Clermont was especially concerned about the HST when it was introduced because it would add seven per cent extra to the cost of buying a bike. For decades green conscious B.C. governments exempted bikes from provincial sales tax but the HST, which combines the five-per cent federal Goods and Services Tax with the former seven-per cent provincial sales tax, now applies to bicycles.

But Clermont, who noticed an increase in bike sales prior to the HST becoming law on July 1, 2010, said sales patterns haven't gone downhill since the HST added the extra seven per cent.

"There was kind of an initial consumer reaction but that has faded," he said.

What hasn't faded is the political vitriol over the tax.

Former premier Gordon Campbell, despite winning three consecutive elections, announced his early resignation last fall, admitting public anger over his government's introduction of the HST in July 2009 hadn't subsided and his unpopularity was overshadowing the work of the government.

Premier Christy Clark, who succeeded Campbell in February, said she supports the HST, but moved to lessen its impact on family pocketbooks after an independent panel concluded the 12 per cent HST would increase family costs by $350 a year.

Clark said her decision to drop the HST to 10 per cent by 2014 means families will be paying $120 less tax by then.

"Taking the HST from 12 per cent to 10 per cent is going to have a big impact across the board for families," she said recently.

"The middle class is getting squeezed. People are feeling like it's way harder to get ahead every day.

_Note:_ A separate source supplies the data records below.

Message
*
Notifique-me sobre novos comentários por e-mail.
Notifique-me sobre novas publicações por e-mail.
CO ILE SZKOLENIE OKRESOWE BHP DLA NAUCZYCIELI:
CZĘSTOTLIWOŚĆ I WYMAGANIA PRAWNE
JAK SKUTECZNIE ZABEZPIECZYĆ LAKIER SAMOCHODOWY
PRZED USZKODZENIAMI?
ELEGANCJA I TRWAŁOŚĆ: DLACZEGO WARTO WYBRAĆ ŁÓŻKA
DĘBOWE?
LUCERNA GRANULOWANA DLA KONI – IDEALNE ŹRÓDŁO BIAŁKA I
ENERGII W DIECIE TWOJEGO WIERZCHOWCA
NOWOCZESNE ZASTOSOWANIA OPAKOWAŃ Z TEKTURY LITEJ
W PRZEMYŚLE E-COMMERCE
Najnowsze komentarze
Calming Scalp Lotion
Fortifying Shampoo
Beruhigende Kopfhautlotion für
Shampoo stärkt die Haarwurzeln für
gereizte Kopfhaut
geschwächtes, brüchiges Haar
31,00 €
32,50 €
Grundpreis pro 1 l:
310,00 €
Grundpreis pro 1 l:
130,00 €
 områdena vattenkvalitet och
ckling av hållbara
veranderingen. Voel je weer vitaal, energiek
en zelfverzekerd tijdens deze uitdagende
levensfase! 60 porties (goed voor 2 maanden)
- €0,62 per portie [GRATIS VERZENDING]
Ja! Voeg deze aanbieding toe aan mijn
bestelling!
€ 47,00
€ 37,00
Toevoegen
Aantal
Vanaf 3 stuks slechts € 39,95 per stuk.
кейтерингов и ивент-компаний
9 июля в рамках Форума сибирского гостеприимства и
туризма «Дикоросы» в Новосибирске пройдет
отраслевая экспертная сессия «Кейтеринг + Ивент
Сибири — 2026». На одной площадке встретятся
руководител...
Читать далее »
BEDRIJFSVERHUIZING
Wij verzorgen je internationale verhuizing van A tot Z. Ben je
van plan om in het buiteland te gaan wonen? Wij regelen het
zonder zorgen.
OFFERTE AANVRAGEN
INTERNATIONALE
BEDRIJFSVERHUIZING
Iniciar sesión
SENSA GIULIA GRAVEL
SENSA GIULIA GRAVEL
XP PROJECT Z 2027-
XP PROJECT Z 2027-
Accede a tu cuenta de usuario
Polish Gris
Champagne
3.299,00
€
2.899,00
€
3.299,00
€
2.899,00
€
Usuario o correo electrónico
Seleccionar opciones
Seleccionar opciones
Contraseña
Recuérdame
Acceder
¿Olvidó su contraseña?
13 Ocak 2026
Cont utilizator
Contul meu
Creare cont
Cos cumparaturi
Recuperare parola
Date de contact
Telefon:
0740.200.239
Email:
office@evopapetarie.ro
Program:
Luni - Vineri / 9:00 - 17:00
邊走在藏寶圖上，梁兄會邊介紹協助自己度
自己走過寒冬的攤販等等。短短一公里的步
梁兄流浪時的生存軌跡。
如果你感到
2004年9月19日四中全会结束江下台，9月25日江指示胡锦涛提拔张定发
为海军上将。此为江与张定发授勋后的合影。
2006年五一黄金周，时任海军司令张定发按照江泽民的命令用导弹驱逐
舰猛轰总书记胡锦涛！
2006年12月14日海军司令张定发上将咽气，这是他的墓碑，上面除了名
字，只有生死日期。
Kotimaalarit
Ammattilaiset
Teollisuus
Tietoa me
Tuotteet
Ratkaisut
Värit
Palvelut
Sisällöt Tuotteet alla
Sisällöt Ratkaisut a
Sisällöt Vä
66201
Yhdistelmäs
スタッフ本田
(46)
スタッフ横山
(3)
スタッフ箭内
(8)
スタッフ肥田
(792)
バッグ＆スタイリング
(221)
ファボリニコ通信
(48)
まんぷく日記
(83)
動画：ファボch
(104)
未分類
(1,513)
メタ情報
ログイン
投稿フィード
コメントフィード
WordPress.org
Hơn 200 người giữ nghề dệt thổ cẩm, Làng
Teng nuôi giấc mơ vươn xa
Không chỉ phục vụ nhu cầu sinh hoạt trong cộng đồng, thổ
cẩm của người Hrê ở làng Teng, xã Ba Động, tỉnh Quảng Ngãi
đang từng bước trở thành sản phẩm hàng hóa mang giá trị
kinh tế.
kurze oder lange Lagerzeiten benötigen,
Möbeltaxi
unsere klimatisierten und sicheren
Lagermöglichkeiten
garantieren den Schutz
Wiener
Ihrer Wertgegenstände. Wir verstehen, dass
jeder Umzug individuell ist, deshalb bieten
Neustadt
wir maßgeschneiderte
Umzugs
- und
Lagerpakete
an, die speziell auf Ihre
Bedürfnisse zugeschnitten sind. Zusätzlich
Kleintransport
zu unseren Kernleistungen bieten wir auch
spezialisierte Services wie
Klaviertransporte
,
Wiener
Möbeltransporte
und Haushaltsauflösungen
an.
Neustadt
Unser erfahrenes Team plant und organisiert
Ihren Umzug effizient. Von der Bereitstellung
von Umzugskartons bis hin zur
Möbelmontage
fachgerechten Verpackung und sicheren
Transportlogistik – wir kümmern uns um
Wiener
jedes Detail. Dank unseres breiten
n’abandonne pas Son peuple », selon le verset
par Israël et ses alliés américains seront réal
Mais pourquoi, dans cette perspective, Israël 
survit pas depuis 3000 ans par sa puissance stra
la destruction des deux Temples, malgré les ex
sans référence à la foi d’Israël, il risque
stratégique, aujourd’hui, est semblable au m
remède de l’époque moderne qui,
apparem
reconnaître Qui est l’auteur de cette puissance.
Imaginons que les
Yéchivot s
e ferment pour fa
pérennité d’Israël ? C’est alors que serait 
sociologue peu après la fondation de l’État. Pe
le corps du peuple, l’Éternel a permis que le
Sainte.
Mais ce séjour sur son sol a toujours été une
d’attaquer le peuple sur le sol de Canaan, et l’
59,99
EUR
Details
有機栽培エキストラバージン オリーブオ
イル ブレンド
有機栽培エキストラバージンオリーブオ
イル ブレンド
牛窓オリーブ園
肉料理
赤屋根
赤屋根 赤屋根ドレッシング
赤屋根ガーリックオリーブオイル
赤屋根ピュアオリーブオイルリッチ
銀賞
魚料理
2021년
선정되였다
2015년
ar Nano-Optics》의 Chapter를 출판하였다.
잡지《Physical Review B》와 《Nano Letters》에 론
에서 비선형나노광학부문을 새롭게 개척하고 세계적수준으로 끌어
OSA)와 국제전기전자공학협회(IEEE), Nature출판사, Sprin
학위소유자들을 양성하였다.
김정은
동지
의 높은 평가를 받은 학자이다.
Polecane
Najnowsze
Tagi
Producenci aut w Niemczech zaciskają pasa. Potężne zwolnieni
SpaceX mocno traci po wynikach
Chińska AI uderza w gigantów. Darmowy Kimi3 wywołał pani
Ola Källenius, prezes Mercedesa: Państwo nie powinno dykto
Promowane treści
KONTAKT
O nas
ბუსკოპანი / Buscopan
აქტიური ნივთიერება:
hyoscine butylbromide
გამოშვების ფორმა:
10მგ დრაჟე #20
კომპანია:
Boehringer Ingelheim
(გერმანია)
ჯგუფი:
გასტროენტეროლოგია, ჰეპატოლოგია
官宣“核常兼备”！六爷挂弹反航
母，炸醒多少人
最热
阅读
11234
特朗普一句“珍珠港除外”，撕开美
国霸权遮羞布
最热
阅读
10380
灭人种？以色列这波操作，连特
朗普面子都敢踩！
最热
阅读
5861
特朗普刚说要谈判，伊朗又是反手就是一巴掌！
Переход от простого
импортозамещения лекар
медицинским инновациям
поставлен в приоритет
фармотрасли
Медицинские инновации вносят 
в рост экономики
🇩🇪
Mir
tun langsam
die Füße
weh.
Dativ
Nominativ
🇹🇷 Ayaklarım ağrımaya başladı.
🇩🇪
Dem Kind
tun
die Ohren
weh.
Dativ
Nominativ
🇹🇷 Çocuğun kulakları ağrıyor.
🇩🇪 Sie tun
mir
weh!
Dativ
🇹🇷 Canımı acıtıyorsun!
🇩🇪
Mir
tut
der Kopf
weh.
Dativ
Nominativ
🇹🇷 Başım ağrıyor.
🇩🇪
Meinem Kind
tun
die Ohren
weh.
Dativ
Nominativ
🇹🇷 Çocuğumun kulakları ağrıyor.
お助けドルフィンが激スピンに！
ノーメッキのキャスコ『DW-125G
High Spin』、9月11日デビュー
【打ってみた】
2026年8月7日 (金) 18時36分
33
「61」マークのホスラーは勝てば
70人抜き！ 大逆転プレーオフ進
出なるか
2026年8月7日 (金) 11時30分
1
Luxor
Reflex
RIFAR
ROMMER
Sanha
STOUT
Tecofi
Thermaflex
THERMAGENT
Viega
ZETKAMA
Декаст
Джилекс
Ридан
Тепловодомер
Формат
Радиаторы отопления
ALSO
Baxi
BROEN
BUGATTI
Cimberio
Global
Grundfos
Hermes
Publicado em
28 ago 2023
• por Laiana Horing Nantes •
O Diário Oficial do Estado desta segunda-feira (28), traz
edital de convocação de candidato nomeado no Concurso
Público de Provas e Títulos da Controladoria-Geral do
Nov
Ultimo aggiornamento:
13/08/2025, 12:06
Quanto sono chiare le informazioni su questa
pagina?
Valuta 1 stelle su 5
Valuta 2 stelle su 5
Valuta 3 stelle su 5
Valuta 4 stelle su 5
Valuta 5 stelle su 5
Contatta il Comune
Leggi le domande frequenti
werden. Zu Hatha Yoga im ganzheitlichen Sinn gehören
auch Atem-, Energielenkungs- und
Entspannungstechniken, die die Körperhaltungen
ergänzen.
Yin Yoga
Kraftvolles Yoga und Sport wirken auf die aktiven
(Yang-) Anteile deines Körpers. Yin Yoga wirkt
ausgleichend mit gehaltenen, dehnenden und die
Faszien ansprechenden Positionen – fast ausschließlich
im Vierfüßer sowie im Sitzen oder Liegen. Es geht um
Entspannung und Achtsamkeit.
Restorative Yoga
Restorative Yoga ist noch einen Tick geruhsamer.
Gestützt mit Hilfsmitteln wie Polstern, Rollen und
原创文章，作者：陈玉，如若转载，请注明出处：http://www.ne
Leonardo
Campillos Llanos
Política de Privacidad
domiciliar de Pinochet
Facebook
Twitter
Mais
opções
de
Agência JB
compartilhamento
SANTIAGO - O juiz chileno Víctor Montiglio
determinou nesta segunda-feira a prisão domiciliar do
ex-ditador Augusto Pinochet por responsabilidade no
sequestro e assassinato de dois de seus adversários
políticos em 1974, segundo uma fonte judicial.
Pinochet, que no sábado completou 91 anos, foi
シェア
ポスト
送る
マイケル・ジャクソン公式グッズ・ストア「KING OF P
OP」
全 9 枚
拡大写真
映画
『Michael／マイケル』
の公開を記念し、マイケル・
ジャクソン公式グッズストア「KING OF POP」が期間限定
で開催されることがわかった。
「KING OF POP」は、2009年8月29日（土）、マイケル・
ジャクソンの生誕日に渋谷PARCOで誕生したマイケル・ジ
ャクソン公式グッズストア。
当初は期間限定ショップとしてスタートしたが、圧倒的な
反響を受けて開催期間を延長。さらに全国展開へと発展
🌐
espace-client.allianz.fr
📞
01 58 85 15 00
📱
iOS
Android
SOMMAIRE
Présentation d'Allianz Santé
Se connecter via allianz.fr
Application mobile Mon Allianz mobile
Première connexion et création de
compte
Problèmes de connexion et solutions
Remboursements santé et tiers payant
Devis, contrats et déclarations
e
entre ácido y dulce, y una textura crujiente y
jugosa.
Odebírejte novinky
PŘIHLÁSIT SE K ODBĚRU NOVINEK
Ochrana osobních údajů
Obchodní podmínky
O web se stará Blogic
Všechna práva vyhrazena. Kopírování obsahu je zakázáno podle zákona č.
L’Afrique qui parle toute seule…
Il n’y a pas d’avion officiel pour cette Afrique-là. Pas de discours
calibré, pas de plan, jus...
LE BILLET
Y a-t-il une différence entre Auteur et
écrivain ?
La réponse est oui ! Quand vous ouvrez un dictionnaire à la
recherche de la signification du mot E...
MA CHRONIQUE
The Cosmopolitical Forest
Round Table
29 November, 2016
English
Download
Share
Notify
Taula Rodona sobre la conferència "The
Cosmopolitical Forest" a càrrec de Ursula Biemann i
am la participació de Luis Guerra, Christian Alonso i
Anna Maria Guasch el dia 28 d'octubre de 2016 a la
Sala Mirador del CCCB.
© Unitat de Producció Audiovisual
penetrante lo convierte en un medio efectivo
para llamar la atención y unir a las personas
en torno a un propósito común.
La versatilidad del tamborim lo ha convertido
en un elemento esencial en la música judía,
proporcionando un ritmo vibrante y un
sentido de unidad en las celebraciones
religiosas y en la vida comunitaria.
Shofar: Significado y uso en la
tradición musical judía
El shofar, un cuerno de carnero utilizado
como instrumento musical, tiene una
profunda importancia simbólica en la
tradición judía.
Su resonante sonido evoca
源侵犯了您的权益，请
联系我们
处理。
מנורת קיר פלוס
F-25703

We have to address that."

HST critics, including the Opposition New Democrats and Vander Zalm's Fight-HST forces, say the value-added tax will hurt families because it dumps $2 billion of the tax burden onto consumers from business.

That shift will actually hurt the economy and businesses because the average British Columbians will have less money to buy goods, said NDP Leader Adrian Dix.

"The HST was, is and remains a massive tax transfer onto working families," he said. "As (former Liberal finance minister) Carole Taylor has said very eloquently, a $1.8-billion tax transfer from big business to working families."

Finance Minister Kevin Falcon said the Liberals moved to lessen the HST's bite with the two-point reduction, but the NDP hasn't said how it would plug a $3-billion hole in the government's finances if the province goes back to the old GST-PST system.

B.C. would have to repay the $1.6 billion it received from Ottawa to switch to the HST, forgo revenues it receives from collecting the HST and spend millions to rehire workers to administer the old tax system, he said.

"Adrian Dix is out there campaigning for a PST/GST that will have a negative $3-billion hit to the budget of our province, and in the same time he's out there kind of giving every indication he's willing to provide wage increases in the public service, that he's going to spend more on every ministry of government, and I can tell you those are multibillion-dollar commitments that don't square with having $3 billion less money," Falcon said.

Jock Finlayson, spokesman for the Business Council of B.C., said HST is a better form of consumption tax than the former GST/PST model.

"And at a 10% rate by 2014, the HST will actually entail a lower tax on most purchased items compared to the combined rate that will apply if British Columbians choose to return to the old mixed PST/GST model."

On Thursday, Elections BC extended the deadline for the mail-in vote due to the recent Canada Post strike. Voters now have until Aug. 5 to get their ballots in, rather than July 22.